Holocaust by bullets in figures

Immediately after the Germans’ arrival, all Jews were registered and marked with yellow Stars of David on their front and the back. The first execution was conducted one month later, in early August, 1941, against 19 Jews who were accused of being communists.  The 23th of that same month, 113 Jews suffered the same fate. The execution was carried out by German Security Police. A third execution was conducted against 2,000 Jews who were murdered on September 2nd, 1941. The victims were rounded up, forced into trucks, and brought to the execution site, located in the forest. Before being killed they were forced to undress and their golden teeth were removed. On September 15th, about 50 Jews were taken from Polonne to Lyubar where they were murdered by a German police battalion.

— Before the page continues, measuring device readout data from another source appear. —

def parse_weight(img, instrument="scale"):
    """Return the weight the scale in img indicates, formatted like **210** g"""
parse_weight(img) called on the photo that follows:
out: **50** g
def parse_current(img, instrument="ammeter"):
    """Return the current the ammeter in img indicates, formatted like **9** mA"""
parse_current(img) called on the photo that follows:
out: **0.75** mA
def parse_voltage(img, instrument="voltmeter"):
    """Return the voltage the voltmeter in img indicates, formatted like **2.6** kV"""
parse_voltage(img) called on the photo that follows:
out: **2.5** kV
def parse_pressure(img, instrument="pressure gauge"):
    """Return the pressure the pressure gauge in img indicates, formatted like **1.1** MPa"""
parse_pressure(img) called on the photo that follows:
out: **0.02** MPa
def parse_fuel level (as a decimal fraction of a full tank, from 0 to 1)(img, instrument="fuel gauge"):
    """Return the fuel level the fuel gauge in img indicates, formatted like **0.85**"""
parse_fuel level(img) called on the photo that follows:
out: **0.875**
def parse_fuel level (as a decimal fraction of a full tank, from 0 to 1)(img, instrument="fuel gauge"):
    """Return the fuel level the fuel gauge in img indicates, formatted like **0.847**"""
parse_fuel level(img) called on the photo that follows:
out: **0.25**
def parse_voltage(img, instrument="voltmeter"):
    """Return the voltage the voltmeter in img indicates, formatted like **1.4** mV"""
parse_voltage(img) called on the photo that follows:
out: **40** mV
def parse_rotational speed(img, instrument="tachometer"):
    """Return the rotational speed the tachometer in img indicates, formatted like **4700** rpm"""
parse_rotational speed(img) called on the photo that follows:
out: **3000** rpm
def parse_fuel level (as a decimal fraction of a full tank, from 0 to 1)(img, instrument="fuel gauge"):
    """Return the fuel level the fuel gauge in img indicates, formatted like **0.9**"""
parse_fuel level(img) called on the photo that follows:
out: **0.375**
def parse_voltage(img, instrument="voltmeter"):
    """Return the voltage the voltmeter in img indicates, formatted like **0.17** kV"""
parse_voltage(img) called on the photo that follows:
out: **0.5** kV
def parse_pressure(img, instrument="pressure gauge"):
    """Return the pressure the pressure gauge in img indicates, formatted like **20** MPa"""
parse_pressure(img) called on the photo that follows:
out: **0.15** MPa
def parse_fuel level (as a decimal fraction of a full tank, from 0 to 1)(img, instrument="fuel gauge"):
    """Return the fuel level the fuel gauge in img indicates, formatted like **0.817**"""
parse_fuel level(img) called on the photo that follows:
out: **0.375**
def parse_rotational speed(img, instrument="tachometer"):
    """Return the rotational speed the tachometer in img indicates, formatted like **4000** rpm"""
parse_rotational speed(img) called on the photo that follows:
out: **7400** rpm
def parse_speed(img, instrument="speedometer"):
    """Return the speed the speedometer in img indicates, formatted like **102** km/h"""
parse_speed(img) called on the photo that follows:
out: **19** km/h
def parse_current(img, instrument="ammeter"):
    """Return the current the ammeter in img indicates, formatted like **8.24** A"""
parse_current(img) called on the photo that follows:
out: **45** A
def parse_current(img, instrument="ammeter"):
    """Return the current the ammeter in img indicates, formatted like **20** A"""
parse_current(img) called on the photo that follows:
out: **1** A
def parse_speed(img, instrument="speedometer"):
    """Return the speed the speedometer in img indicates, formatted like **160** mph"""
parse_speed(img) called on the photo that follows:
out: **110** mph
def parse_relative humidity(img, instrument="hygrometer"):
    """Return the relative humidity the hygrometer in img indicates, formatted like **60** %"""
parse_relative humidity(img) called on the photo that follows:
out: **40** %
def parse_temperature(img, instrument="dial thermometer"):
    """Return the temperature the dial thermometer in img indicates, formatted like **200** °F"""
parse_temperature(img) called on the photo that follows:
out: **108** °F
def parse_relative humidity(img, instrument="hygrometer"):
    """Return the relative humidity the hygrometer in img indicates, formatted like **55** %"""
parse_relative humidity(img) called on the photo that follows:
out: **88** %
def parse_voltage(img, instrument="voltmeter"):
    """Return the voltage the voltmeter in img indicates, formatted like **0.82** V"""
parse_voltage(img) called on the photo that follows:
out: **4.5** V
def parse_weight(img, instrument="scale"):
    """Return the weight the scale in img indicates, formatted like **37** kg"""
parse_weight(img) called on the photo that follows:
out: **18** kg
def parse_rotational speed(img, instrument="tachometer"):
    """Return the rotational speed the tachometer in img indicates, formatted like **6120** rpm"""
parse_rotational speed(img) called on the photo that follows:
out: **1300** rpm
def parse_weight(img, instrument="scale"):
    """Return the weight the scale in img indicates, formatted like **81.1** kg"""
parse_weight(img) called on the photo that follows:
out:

After the first wave of executions, a ghetto was established in October-November, 1941, and it existed until late June, 1942. The ghetto was fenced in with barbed wire and consisted of several barracks. The men fit to work were brought to they quarry by Ukranian police guards and forced to perform manual labor.  In the middle of February 1942, several Jews were brought to the Polonne ghetto from Poninka.  Apparently, they were murdered in Poninka along with the Polonne Jews on the 25th of June, 1942, during the ghetto liquidation of Polonne. That day, 1,270 Jews were shot dead by the German police who arrived from Shepetovka. Prior to the liquidation, some 15 Jewish men and women, all from Polonne, were relocated to the ghetto in Shepetovka. They were most likely killed afterwards.